Après « Bleu acier » (octobre 2019), première belle surprise, les adeptes de « frenchwave » que sont Order 89 remettent le couvert avec « L’Été Des Corbeaux« . Entre temps le savoir-faire ne s’est pas dilué, loin de là et l’auditeur va pouvoir extraire le plus vif plaisir sensoriel, à nouveau, d’un registre où cold-wave, pop presque Dahoesque, approche organico-synthétique, électro froide et pincées new-wave dosées cohabitent dans une belle entente. Le long de dix titres bien enracinés, inaugurés par un 1000 visages tendu autant que mélodique, on s’entiche d’une collection qui, désormais, porte la touche Order 89. C’est, allié à la valeur des chansons, ce qui fait pencher la balance du bon côté. Plutôt que de suivre un courant, le recopiant sans relief ni apport personnel, Order 89 y met de lui-même. Il fait usage de synthés simples, bien bons (Rondes), se montre verbalement crédible. Ses climats retiennent, ses bourrasques l’amènent plus haut encore. Si le titre en question parait pop, il est aussi cold, parfois acide, orné avec un certain goût et sans surenchérir. Histoires parallèles, d’un début façon Joy Division dans les basses, évolue vers un post-punk de bonne teneur. Le recours à notre langue n’entrave rien; au contraire, il démontre que contrairement à ce qui peut se dire dans les milieux…hum… »avisés », celle-ci passe l’épreuve sans trembler.

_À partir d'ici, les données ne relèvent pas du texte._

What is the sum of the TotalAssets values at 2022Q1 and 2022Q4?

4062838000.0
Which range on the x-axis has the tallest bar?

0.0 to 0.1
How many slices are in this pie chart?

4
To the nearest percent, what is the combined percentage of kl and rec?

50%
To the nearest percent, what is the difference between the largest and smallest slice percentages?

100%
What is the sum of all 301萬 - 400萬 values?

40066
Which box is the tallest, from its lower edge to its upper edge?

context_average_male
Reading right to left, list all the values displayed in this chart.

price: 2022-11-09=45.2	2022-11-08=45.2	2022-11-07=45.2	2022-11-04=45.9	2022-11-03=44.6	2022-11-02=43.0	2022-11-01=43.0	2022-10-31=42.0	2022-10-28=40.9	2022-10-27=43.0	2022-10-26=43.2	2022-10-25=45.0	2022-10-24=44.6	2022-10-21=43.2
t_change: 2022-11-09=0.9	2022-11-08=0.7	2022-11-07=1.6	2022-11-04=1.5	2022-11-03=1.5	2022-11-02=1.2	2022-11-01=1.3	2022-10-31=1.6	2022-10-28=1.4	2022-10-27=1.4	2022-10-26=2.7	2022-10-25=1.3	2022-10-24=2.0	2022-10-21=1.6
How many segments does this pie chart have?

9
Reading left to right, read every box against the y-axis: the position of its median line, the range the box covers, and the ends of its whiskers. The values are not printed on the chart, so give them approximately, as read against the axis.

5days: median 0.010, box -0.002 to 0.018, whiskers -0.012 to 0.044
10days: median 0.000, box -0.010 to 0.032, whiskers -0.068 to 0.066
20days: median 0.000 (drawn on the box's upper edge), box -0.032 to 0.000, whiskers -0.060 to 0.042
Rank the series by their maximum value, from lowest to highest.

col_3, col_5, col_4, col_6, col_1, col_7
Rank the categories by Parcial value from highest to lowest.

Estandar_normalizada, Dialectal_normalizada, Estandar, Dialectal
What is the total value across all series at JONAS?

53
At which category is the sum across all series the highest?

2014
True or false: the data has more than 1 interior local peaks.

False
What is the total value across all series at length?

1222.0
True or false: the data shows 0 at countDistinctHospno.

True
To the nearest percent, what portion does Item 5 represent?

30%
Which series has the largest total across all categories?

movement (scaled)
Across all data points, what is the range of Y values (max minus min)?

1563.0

Avec Gangster, cold également, rythmé et, parallèlement, spatial dans certaines sonorités, on enfonce le clou. Ca se vérifie, Order 89 est un clan capable d’enfiler les morceaux sans aucun raté. Les hommes talochent aussi de beaux airs, des mélodies qu’ils ont la bonne idée de placer sous un flux vigoureux. Vertige, de guitares maousse en pulsations de basse…cold -on ne se refait pas-, crache une romantique colère. Il y a chez ces artistes quelque chose de touchant, de sincère, de faussement naïf et c’est tout sauf un défaut, qui concourt à élever leurs efforts. Chez Icy Cold Records, on a bien fait de les abriter: aux côtés de gaillards tels que Je t’Aime ou Parking Dance, ou encore Blind Delon, la patrie est fort bien représentée. Ici la nuit, un mini-standard de plus, vient en faire flotter l’étendard plus vivement encore. Ses motifs jouent sur le Clair-Obscur (les majuscules sont voulues, seuls les VRAIS comprendront), son refrain risque par ailleurs d’en obséder plus d’un. Le coup gagnant de l’opus précédent est réédité, Order 89 gagne même en capacité à être lui. Vieux frère, touchant et grinçant, valide le constat et poussera lui aussi plus d’un « écoutant » à brailler son refrain. Un atout supplémentaire, par conséquent, à mettre à l’actif du groupe. Fédérer par le mot, autant que par le son.
On part alors à la chasse, la Chasse aux sorcières plus précisément. New-wave dark (darkwave? Je n’en sais fichtrement rien, c’est juste bon..), voilà une chanson cadencée de plus, qui voit le quatuor perdurer en qualité. Les nuits sauvages peuvent alors se présenter, on les vivra dans l’intensité. Leurs sons, à nouveau addictifs, fusent et créent un ombrage…nuptial. Pays sacrifiés, pour finir et en s’inscrivant entre synthés avenants et parties hérissées, entre allant et temps « retombés » aussi, borde L’Eté des Corbeaux en n’y laissant aucune plume. L’envol d’ Order 89 est définitif, s’il s’agissait d’asseoir un style alors l’affaire est rondement menée. Je ne feindrai pas la surprise, la performance était certes attendue. Mais son écoute répétée, visant à s’en abreuver pleinement, constitue une sacrée décharge de plaisir.